---- Exercise data

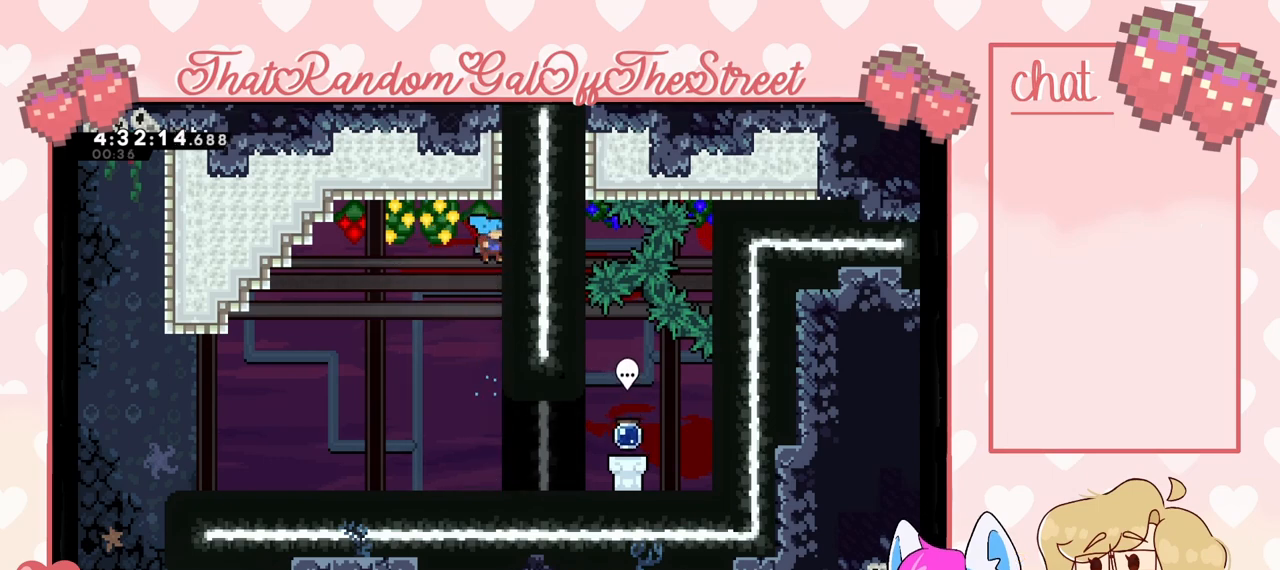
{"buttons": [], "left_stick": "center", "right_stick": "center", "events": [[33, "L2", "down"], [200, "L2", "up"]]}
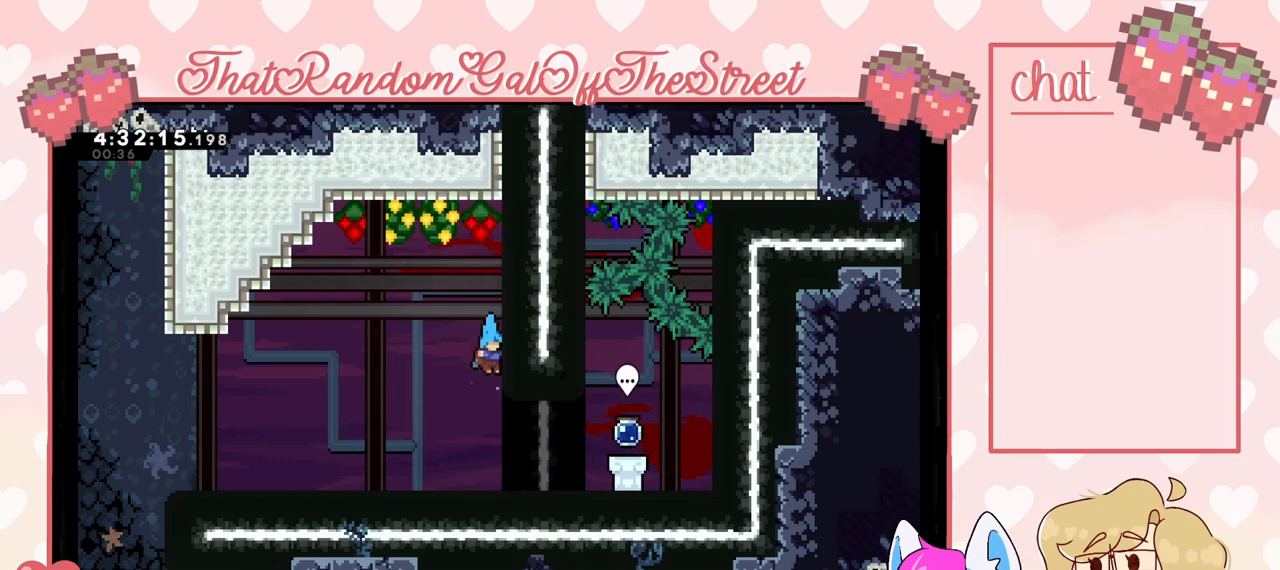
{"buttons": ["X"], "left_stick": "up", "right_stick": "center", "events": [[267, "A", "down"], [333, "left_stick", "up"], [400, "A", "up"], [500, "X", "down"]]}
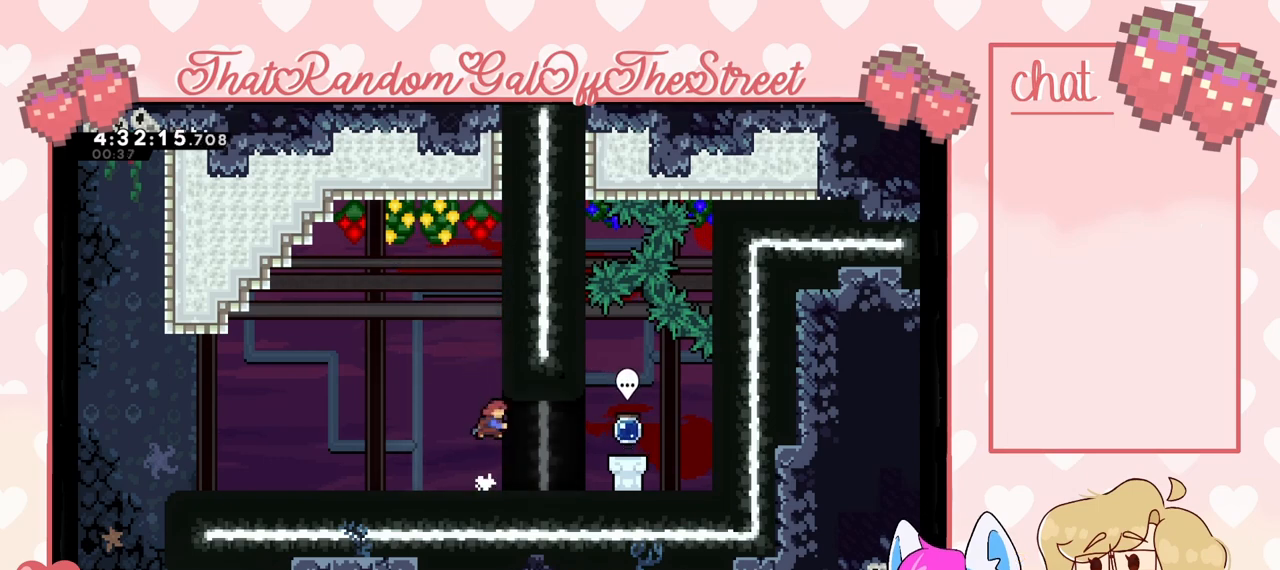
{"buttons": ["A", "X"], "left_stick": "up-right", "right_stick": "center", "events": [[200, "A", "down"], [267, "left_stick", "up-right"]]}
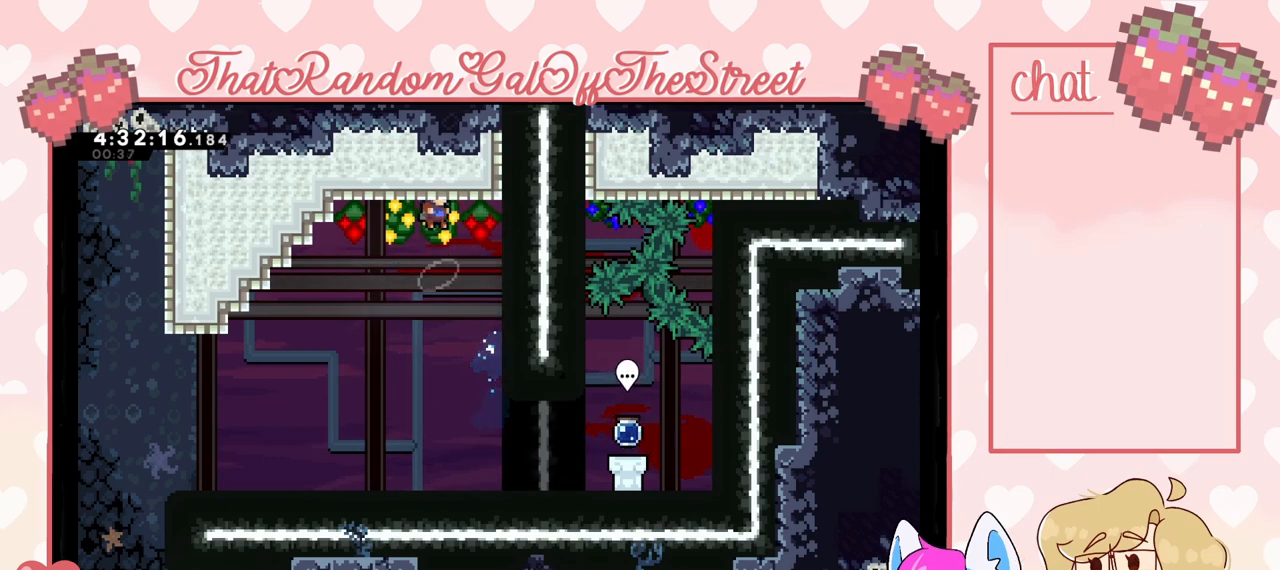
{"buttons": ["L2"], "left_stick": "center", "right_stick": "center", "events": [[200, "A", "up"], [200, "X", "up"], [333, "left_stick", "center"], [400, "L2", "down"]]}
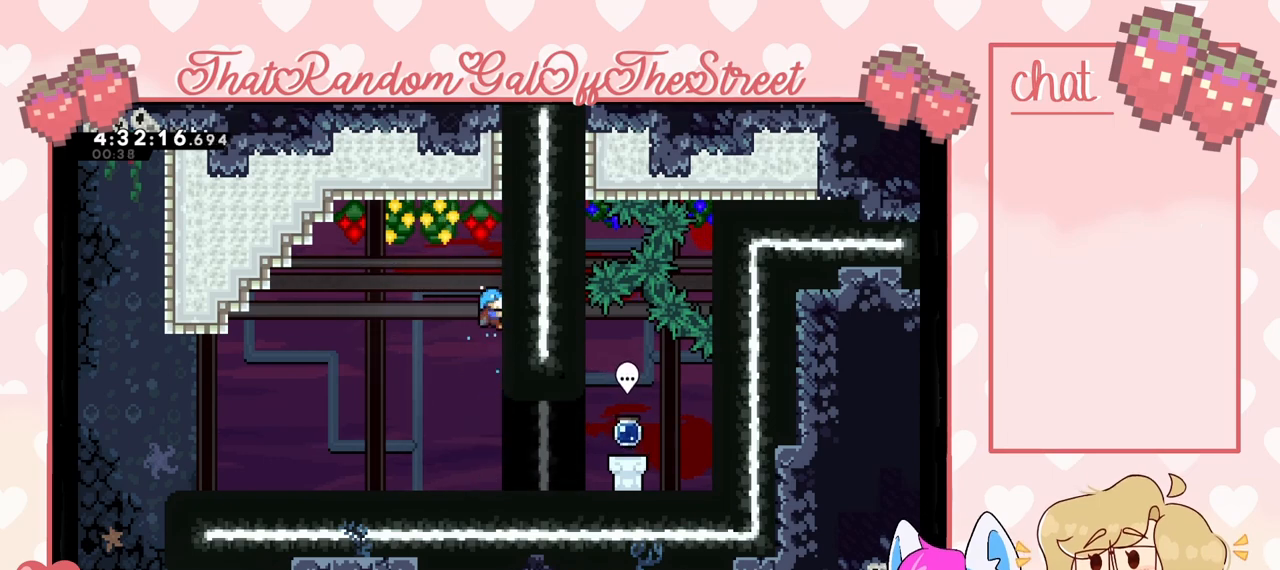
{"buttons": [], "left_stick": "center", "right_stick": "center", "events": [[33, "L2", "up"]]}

--------

▶ Your assignment:
Word-for-word repeat, images excluded: return all the data.

▶ Solution below:
{"buttons": [], "left_stick": "center", "right_stick": "center", "events": [[33, "L2", "down"], [200, "L2", "up"]]}
{"buttons": ["X"], "left_stick": "up", "right_stick": "center", "events": [[267, "A", "down"], [333, "left_stick", "up"], [400, "A", "up"], [500, "X", "down"]]}
{"buttons": ["A", "X"], "left_stick": "up-right", "right_stick": "center", "events": [[200, "A", "down"], [267, "left_stick", "up-right"]]}
{"buttons": ["L2"], "left_stick": "center", "right_stick": "center", "events": [[200, "A", "up"], [200, "X", "up"], [333, "left_stick", "center"], [400, "L2", "down"]]}
{"buttons": [], "left_stick": "center", "right_stick": "center", "events": [[33, "L2", "up"]]}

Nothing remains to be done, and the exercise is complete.